(QUESTÃO A RESOLVER)
Responda, por favor, às perguntas a seguir sobre a notícia do reajuste do salário mínimo regional do RS.
1. Com quantos votos favoráveis e quantos contrários o projeto foi aprovado?
2. Qual passa a ser o valor do menor piso regional?
3. A quais trabalhadores o piso regional se aplica?

(TRECHO DO DOCUMENTO)
Últimas Notícias

Assembleia Legislativa aprova reajuste do salário mínimo regional do RS


Novos valores terão aumento de 5,35% e passam a valer retroativamente a maio

A Assembleia Legislativa do Rio Grande do Sul aprovou, na tarde de terça-feira, 19, o projeto do governo estadual que reajusta o salário mínimo regional em 5,35%. A proposta recebeu amplo apoio dos parlamentares, sendo aprovada por 41 votos favoráveis e dois contrários durante sessão extraordinária.

Com a atualização, o menor piso regional passa para R$ 1.884, enquanto a faixa mais elevada alcança R$ 2.388. Os novos valores terão efeito retroativo a 1º de maio, após a sanção do governador Eduardo Leite.

O piso regional contempla trabalhadores que não possuem convenção ou acordo coletivo específico. Entre as categorias abrangidas estão empregados domésticos, trabalhadores rurais, comerciários, profissionais da indústria e do setor de serviços, entre outros segmentos.

(EXTRATO DE DADOS)
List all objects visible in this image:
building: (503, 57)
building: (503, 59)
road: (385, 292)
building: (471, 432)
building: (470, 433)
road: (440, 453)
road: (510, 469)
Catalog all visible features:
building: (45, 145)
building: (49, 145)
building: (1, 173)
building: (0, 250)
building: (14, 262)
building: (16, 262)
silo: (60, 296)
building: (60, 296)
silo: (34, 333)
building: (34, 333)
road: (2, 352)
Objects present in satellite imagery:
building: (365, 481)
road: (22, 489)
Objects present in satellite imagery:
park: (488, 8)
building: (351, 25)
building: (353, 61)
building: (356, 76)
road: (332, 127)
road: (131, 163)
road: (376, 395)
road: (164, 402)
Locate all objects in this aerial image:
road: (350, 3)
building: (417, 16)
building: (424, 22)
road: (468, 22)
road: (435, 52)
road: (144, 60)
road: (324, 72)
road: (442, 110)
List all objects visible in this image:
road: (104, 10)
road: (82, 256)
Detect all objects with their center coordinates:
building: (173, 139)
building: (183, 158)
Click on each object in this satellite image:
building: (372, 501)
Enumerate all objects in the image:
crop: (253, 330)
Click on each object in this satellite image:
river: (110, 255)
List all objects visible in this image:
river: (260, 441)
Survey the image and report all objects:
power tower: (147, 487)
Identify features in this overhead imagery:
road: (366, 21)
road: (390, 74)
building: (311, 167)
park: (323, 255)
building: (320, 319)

(SOLUÇÃO DO EXERCÍCIO)
1. 41 votos favoráveis e dois contrários.
2. R$ 1.884.
3. Aos trabalhadores que não possuem convenção ou acordo coletivo específico.